- [Task objective]
Pull every line holding the string "Jahren" from the records below.

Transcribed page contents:
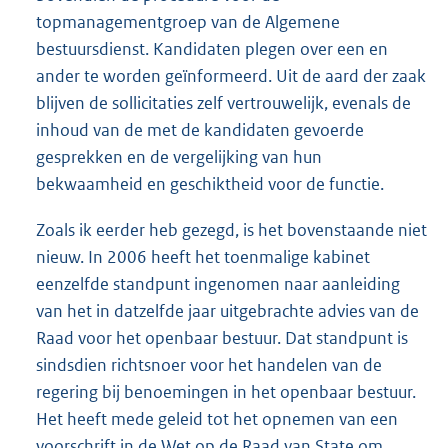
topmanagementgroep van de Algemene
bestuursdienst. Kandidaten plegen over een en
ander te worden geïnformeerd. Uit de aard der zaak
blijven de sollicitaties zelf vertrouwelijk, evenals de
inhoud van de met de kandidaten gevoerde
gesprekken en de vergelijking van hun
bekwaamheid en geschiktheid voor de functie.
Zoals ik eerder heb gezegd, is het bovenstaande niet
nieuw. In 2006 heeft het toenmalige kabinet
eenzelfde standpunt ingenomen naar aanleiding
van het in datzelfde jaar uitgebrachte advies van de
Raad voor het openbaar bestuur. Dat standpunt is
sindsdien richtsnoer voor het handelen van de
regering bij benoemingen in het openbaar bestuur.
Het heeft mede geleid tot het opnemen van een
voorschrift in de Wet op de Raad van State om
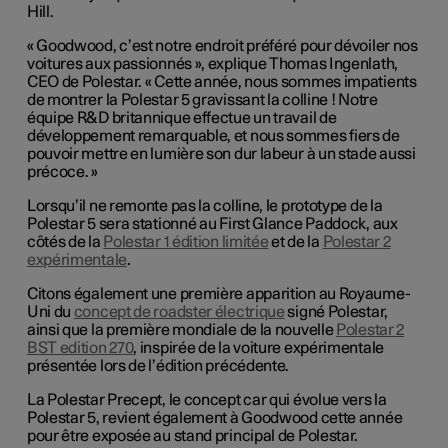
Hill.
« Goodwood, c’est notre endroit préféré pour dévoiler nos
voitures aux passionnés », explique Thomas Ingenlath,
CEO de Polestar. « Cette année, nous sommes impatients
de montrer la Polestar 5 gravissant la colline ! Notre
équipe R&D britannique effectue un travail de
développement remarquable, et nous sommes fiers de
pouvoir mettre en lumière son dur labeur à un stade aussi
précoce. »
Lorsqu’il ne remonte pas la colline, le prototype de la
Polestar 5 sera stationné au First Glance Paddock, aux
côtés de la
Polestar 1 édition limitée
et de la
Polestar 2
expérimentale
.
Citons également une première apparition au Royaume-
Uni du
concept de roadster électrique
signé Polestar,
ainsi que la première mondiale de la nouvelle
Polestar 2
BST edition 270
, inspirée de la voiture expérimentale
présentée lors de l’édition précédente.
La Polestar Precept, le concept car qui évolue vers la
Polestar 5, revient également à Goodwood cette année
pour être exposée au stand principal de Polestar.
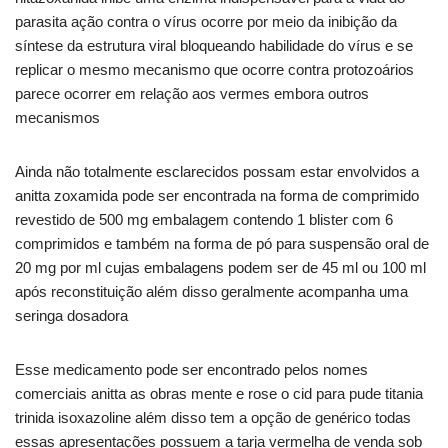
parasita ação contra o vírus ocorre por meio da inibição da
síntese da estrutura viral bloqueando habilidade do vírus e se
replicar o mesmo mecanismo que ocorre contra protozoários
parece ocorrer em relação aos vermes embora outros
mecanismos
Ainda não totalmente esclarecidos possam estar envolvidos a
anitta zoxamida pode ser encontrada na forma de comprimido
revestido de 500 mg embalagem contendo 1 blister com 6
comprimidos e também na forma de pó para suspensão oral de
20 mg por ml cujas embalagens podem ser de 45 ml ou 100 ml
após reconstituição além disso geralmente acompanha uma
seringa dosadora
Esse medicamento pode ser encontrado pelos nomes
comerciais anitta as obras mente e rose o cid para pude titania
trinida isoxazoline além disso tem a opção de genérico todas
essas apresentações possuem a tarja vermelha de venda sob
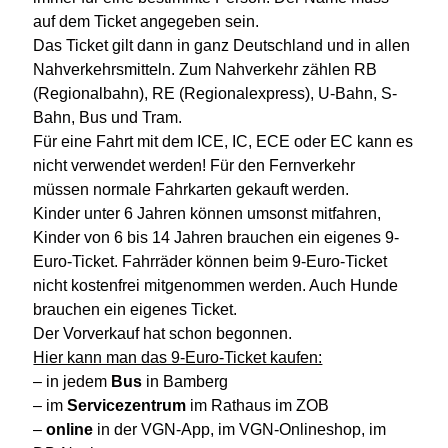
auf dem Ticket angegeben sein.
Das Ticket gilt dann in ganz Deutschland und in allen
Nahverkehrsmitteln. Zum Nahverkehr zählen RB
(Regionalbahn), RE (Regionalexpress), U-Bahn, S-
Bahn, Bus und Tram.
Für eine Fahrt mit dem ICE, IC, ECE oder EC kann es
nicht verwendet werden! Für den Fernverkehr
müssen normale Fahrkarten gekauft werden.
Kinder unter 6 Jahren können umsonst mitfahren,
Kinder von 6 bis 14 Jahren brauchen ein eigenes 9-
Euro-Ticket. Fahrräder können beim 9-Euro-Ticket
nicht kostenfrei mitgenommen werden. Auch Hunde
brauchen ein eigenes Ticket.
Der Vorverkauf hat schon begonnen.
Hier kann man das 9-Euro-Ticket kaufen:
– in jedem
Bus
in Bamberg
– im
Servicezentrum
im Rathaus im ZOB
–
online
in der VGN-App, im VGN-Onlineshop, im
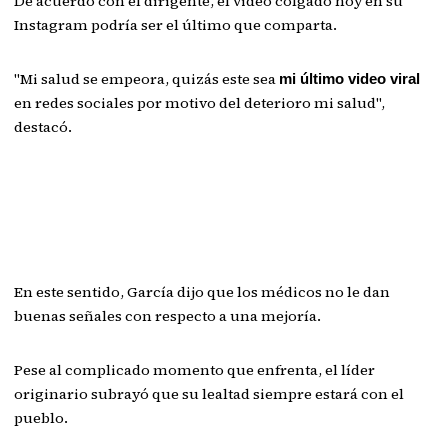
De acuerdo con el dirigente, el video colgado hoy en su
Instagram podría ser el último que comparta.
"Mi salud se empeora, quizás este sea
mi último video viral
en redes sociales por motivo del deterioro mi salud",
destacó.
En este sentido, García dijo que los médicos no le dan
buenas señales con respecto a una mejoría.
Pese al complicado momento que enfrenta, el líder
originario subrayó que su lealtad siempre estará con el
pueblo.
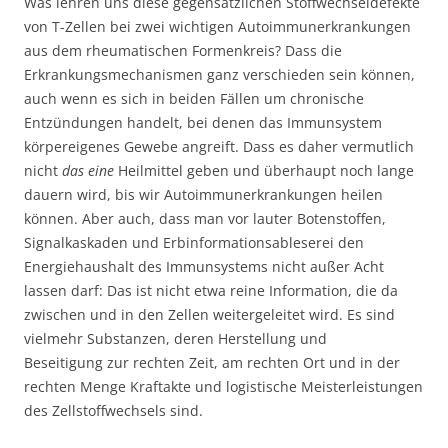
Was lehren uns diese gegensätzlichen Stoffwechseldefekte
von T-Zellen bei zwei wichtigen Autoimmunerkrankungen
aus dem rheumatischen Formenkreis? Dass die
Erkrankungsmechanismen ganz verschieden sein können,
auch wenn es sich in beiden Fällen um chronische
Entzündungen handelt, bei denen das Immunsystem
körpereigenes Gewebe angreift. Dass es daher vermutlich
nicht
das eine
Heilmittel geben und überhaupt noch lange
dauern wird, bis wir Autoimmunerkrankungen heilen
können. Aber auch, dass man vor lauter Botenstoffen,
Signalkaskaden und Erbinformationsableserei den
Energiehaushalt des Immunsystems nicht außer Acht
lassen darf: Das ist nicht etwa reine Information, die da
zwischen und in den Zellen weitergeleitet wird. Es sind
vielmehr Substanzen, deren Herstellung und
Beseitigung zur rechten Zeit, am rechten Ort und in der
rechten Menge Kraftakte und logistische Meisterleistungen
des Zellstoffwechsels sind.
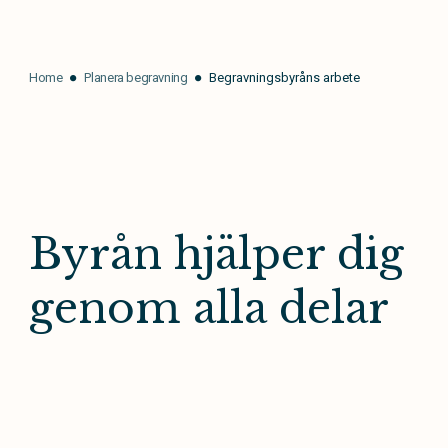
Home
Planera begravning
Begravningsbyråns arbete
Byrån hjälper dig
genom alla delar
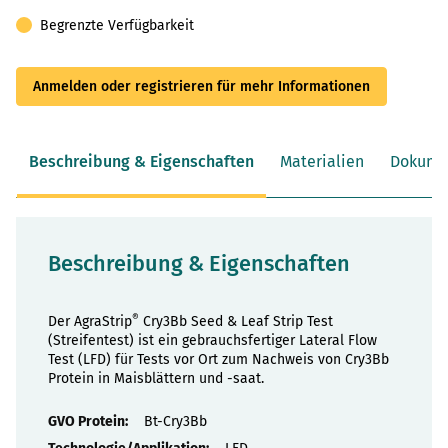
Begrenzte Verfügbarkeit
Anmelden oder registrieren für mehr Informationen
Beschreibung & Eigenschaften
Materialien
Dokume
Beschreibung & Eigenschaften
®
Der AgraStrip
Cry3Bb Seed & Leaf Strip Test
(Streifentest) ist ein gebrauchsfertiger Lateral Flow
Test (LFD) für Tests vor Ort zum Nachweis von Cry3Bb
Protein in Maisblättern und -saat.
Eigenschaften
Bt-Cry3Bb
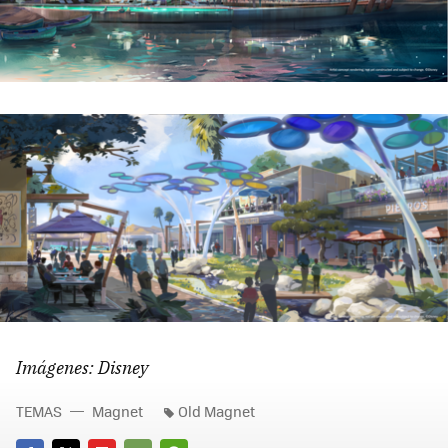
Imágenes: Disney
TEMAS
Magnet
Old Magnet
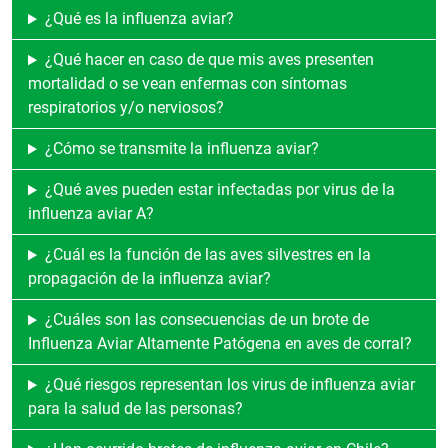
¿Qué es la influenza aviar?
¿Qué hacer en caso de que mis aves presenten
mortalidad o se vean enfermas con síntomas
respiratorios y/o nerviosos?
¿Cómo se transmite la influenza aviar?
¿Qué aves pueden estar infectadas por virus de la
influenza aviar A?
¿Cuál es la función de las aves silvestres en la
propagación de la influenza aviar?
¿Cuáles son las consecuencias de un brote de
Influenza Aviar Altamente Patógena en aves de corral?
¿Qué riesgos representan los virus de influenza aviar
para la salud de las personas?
--
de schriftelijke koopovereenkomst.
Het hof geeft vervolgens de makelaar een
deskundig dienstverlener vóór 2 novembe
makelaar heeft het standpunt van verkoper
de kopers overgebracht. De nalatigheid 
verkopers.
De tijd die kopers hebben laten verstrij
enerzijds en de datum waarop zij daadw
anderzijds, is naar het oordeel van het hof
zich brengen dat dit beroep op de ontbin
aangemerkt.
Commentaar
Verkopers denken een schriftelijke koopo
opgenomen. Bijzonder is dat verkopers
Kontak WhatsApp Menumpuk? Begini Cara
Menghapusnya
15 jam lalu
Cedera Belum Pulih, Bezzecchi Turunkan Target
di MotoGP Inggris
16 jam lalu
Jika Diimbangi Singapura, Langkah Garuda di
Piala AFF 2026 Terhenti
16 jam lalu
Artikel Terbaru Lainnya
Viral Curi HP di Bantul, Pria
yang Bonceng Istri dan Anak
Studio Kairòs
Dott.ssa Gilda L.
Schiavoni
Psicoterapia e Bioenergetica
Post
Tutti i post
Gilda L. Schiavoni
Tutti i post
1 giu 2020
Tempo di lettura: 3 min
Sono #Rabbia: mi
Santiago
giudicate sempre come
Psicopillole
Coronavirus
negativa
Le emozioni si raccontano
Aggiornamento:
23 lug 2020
==
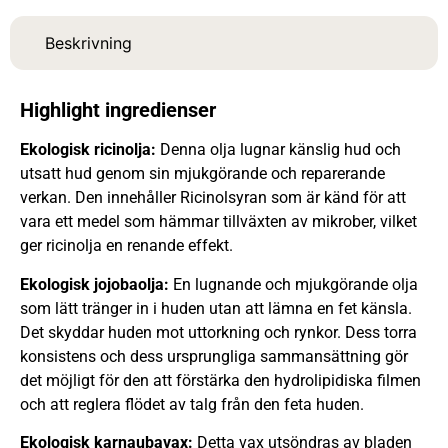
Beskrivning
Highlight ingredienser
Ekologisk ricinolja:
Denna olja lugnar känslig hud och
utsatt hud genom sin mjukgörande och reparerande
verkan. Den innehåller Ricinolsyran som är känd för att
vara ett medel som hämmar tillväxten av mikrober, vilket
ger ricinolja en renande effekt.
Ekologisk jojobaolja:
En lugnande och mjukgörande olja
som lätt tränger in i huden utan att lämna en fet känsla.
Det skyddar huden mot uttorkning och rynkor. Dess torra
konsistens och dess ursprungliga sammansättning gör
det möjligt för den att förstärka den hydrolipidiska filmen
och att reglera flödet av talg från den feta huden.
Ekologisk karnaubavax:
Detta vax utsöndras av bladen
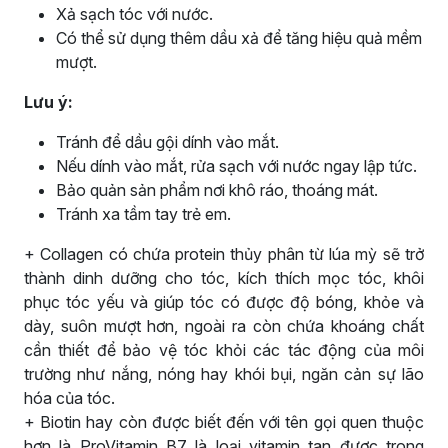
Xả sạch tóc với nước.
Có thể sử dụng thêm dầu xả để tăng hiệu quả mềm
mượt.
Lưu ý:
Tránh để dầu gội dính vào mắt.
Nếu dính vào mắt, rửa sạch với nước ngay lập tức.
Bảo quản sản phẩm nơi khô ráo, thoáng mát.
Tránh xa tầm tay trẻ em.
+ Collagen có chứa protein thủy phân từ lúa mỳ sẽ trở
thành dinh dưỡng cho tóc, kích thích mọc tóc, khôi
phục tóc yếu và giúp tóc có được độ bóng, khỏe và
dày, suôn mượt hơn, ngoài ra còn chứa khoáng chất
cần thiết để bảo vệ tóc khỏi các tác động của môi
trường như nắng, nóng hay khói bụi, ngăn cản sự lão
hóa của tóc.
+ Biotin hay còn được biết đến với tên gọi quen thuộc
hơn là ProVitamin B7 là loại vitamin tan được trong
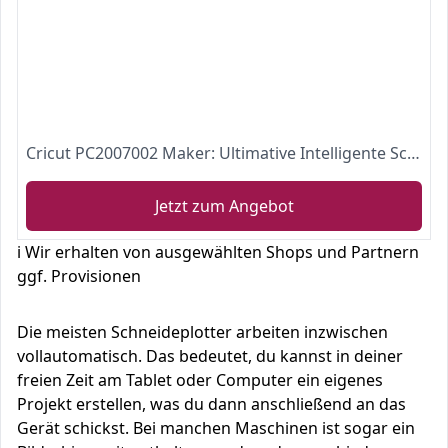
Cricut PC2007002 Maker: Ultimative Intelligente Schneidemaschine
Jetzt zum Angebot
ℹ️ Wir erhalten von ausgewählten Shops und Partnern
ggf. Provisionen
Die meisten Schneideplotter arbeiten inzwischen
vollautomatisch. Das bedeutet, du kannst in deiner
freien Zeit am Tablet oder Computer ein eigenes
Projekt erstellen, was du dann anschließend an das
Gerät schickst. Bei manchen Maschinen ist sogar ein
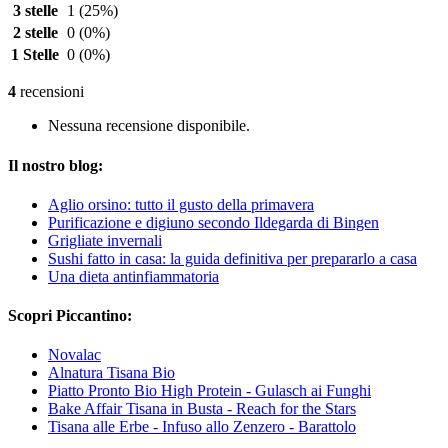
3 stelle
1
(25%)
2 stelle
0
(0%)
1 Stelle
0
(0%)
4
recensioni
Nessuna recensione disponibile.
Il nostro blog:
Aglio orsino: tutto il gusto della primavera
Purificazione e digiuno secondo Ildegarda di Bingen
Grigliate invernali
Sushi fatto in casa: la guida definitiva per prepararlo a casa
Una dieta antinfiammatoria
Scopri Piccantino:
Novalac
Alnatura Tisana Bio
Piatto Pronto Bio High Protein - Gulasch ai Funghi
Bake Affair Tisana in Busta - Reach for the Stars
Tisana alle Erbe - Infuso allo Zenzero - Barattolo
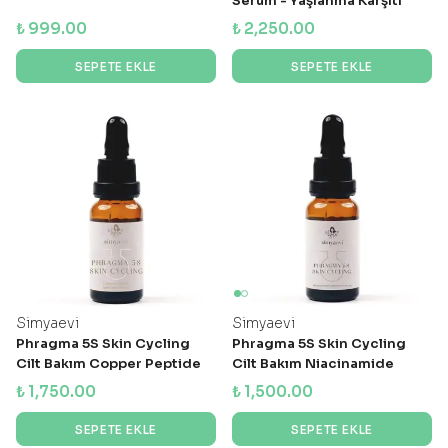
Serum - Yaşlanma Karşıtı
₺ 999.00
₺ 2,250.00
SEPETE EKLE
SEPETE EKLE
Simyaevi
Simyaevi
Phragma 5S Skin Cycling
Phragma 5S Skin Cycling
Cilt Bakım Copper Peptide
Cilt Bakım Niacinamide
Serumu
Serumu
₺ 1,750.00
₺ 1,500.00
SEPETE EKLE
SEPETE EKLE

- [Result below]
Kinder unter 6 Jahren können umsonst mitfahren,
Kinder von 6 bis 14 Jahren brauchen ein eigenes 9-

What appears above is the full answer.